• In the Realm of the Senses

Chris Marker’s Level Five (which screens again tomorrow at 6:30 PM at Columbia College) features a cameo by director Nagisa Oshima, who shows up to share his critical view of postwar Japan. Seen here in his 60s, Oshima comes off as an authoritative figure, delivering years of political thought in measured, lucid terms. This image of Oshima contrasts sharply with the one he projected in his 30s, when he was attacking the hypocrisy and conformism of Japanese society with one explosive film after another. How did he transform from a young upstart to an elder statesman?

An eight-film retrospective, starting this weekend and running all month at the Siskel Center, should provide some clues. The series covers most of the theatrical features Oshima directed between 1968, when he was allying with radical student movements, and 1983, when he made the most respectable-looking film of his career, the international coproduction Merry Christmas, Mr. Lawrence. (Incidentally that movie also screens in November as part of the David Bowie series at Doc Films.)

Highlights include the new print of Death by Hanging (1968) that screened earlier this year at the Logan Center for the Arts and a new print of Boy (1969). Neither film is available on DVD in this country, nor is his chilling family saga The Ceremony (1971), which plays on October 18 and 22. Boy and The Ceremony find Oshima moving away from the freewheeling stylization of such early successes as Cruel Story of Youth and Pleasures of the Flesh and towards a cooler, more concentrated approach.
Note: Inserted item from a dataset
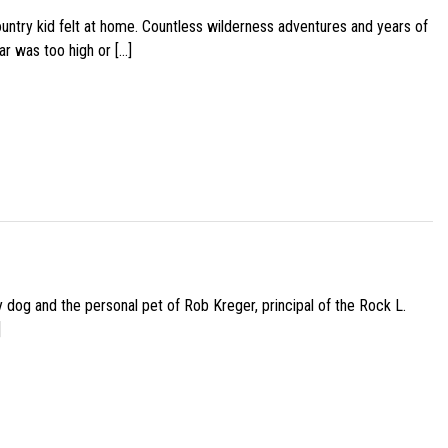
ountry kid felt at home. Countless wilderness adventures and years of
ar was too high or […]
py dog and the personal pet of Rob Kreger, principal of the Rock L.
]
This new side of Oshima would find its greatest expression in In the Realm of the Senses (1976), which kicks off the series on Friday at 6 PM and screens again on Saturday at 5:30 PM.

Senses‘ damning, albeit elusive portrait of imperial Japan has long been overshadowed by its explicit sex and fabled production history. (Working in defiance of the country’s censorship codes by presenting genitalia in the film, Oshima had to smuggle the negative out of Japan and have it printed in France. Donald Richie’s essay for the Criterion Collection tells the whole story and provides useful cultural context for understanding the film.) The obsessive and destructive sexual relationship (based on fact) that takes up most of the film suggests Japanese war hysteria as seen through the other end of the telescope. Much like Japan abandoned civility and common sense in its imperial madness, the lovers of Senses lose touch with reality as they come to pursue physical pleasure at the expense of all else. The film is eerily quiet and controlled, suggesting a military procession rather than pornography. (Catherine Breillat, who cites it as her favorite film, has written, “It made me understand that an image is not pornographic in itself, it’s the way we look at it that renders it pornographic.”) Theatrical presentation only heightens this association—it’s a movie that needs to be seen with an audience.